• Problem
Go to the line in the entries below that holds "wrist: (449, 336)" and repeat exactly from there through the line that holds "ring mcp: (506, 302)", inclusive.
(Data provided)
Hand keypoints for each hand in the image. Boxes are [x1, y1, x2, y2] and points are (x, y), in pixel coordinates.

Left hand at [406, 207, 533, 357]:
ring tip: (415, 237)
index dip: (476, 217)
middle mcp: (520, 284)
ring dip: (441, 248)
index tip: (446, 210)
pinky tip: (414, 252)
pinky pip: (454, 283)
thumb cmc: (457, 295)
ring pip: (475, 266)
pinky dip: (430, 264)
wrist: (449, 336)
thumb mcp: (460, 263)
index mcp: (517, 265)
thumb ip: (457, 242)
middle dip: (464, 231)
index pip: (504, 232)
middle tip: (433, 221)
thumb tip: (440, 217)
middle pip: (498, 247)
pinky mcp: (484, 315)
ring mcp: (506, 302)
(End Data provided)
(Data provided)
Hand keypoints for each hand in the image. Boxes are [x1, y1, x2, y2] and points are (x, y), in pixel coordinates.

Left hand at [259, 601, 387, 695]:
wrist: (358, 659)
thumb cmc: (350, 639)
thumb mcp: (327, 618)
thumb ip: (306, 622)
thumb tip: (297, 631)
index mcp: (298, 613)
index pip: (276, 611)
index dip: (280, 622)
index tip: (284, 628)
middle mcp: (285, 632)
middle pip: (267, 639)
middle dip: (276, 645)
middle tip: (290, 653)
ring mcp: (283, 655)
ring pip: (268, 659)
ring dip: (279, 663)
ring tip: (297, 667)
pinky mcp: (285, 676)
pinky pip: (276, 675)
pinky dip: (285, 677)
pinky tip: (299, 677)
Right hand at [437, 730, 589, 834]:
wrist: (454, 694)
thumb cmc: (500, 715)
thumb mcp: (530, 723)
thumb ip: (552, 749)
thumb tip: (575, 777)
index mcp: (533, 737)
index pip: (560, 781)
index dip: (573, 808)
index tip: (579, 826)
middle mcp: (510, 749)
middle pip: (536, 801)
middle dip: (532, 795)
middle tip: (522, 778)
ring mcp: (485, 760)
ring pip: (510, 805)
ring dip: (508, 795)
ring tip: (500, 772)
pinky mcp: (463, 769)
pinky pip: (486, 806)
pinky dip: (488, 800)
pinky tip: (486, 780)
(End Data provided)
(Data provided)
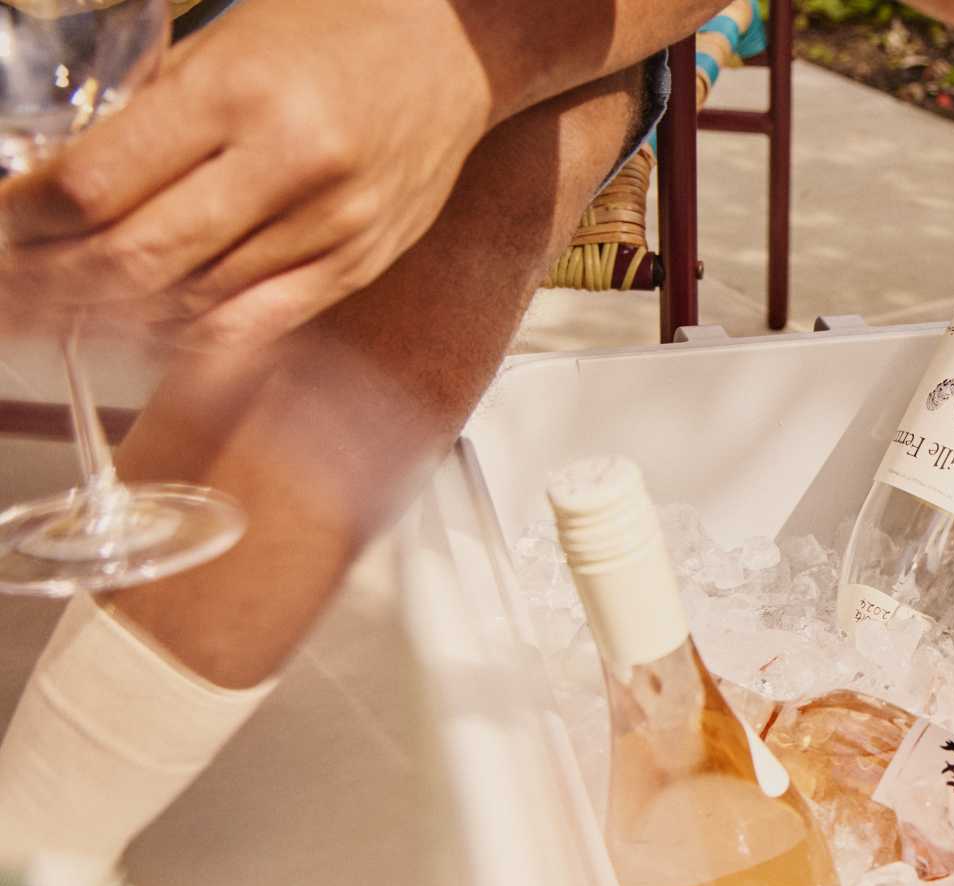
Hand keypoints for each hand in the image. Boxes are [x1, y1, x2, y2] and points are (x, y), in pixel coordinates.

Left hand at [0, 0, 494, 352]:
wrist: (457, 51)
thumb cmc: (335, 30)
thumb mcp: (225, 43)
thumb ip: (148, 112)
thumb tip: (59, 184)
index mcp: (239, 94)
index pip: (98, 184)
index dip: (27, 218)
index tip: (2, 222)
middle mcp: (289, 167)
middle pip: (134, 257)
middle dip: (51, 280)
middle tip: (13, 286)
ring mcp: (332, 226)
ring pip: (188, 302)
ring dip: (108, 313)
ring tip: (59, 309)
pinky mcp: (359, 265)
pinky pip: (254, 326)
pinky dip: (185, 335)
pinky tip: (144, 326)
(End Data provided)
• Solution to the exercise
wrist: (449, 336)
thumb mcp: (460, 263)
index mcp: (517, 265)
thumb ip: (457, 242)
middle dip: (464, 231)
index pip: (504, 232)
middle tip: (433, 221)
thumb tip: (440, 217)
middle pip: (498, 247)
pinky mcp: (484, 315)
ring mcp: (506, 302)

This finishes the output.